Please quote every line below word for word, leaving out the pictures.

|---|

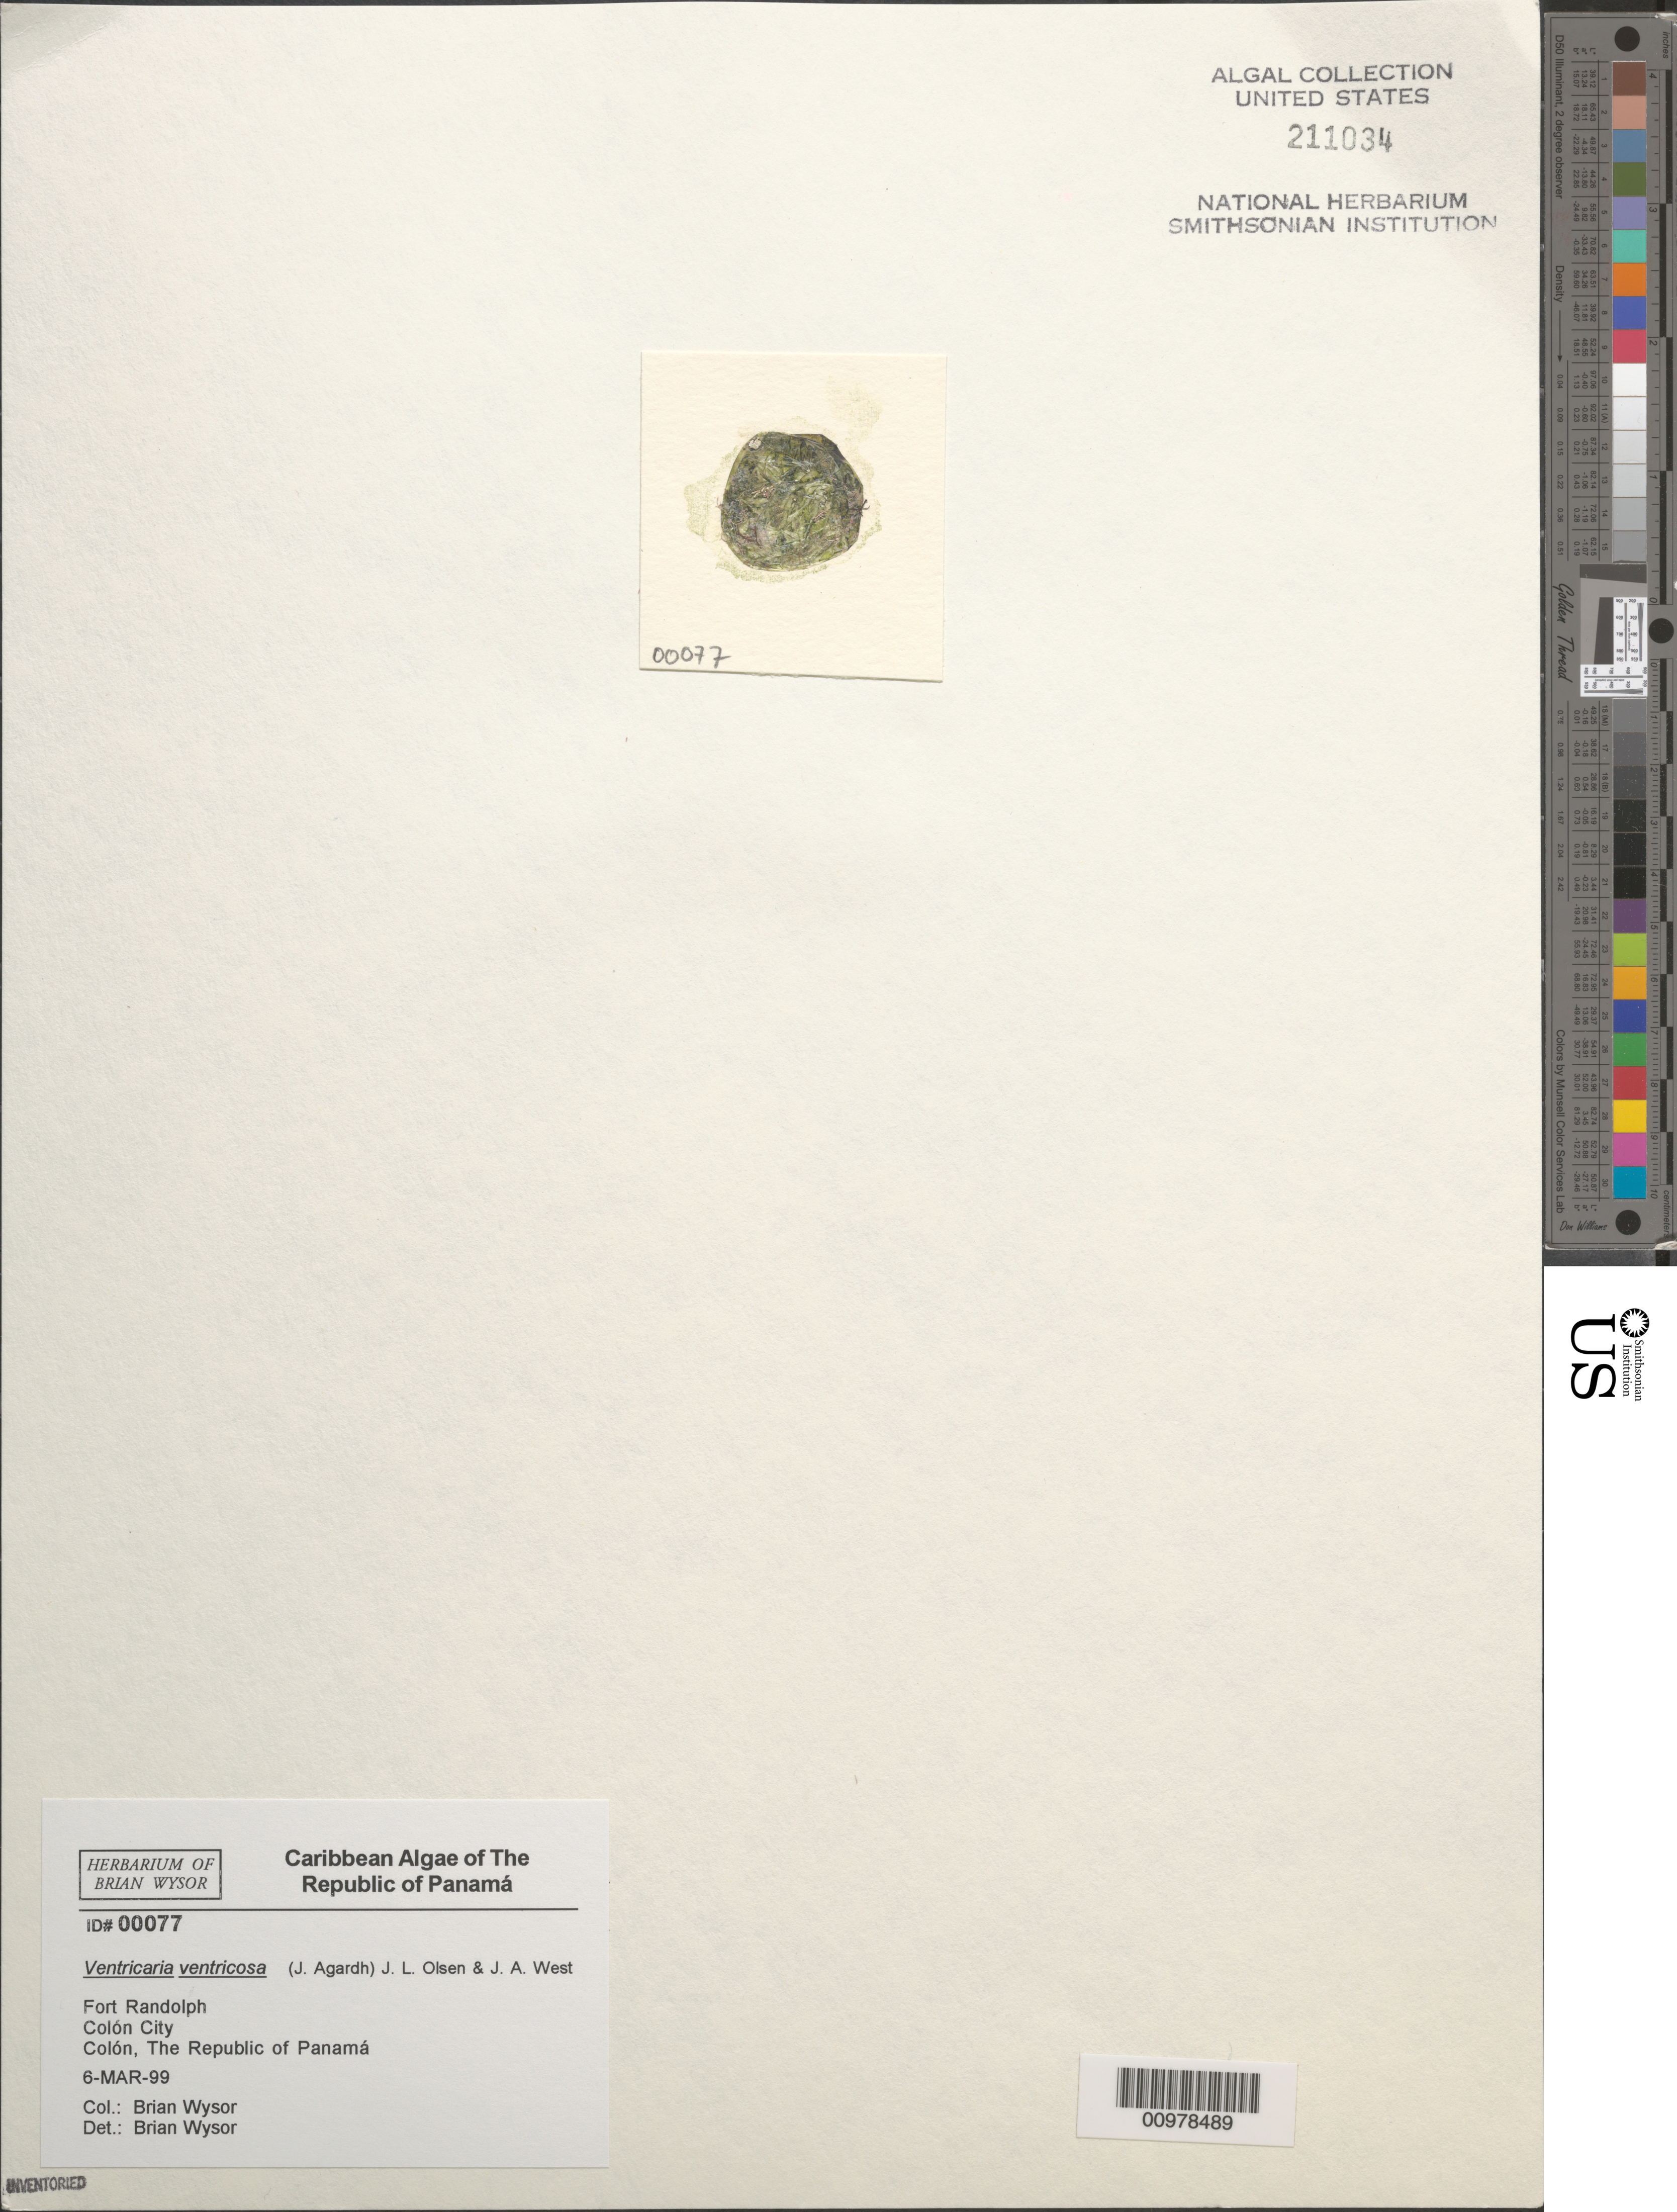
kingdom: Plantae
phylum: Chlorophyta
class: Ulvophyceae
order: Siphonocladales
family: Valoniaceae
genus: Valonia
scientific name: Valonia ventricosa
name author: J. Agardh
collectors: B. Wysor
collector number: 00077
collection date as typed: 06 Mar 1999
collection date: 1999-03-06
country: Panama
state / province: Colón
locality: Fort Randolph, Colón City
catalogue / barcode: US 211034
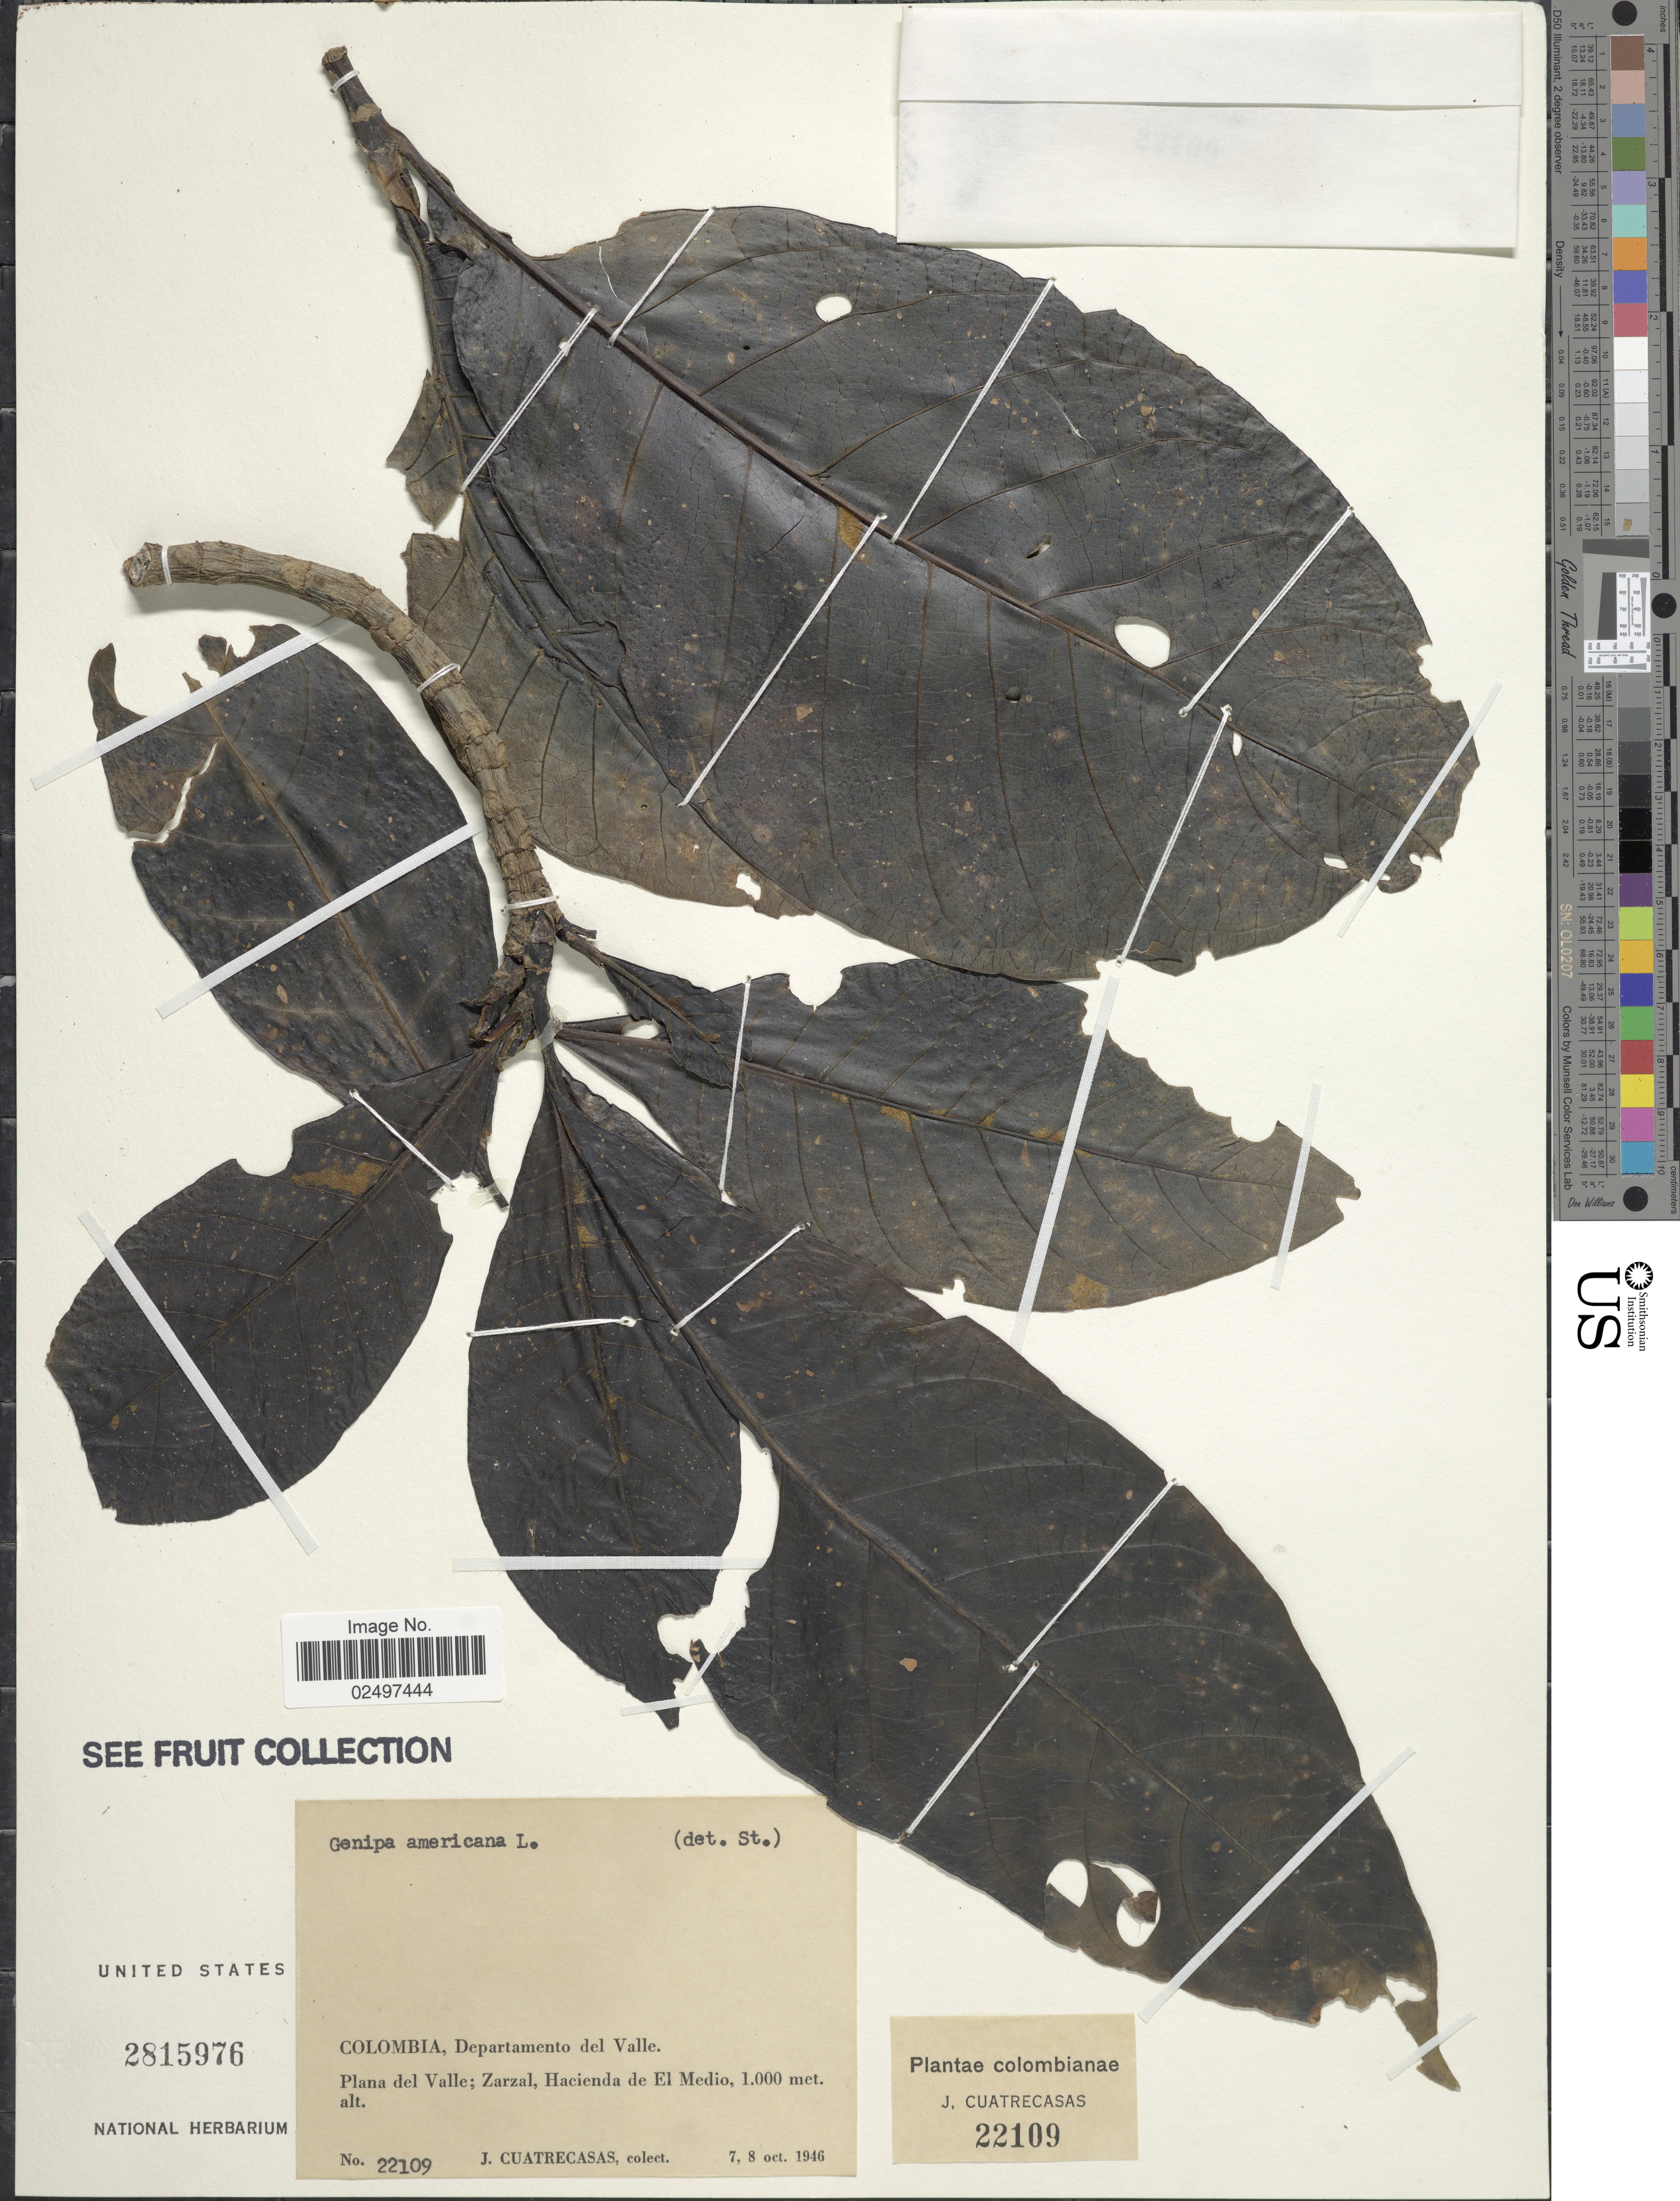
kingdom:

|---|

Answer to this problem
kingdom: Plantae
phylum: Chlorophyta
class: Ulvophyceae
order: Siphonocladales
family: Valoniaceae
genus: Valonia
scientific name: Valonia ventricosa
name author: J. Agardh
collectors: B. Wysor
collector number: 00077
collection date as typed: 06 Mar 1999
collection date: 1999-03-06
country: Panama
state / province: Colón
locality: Fort Randolph, Colón City
catalogue / barcode: US 211034
kingdom:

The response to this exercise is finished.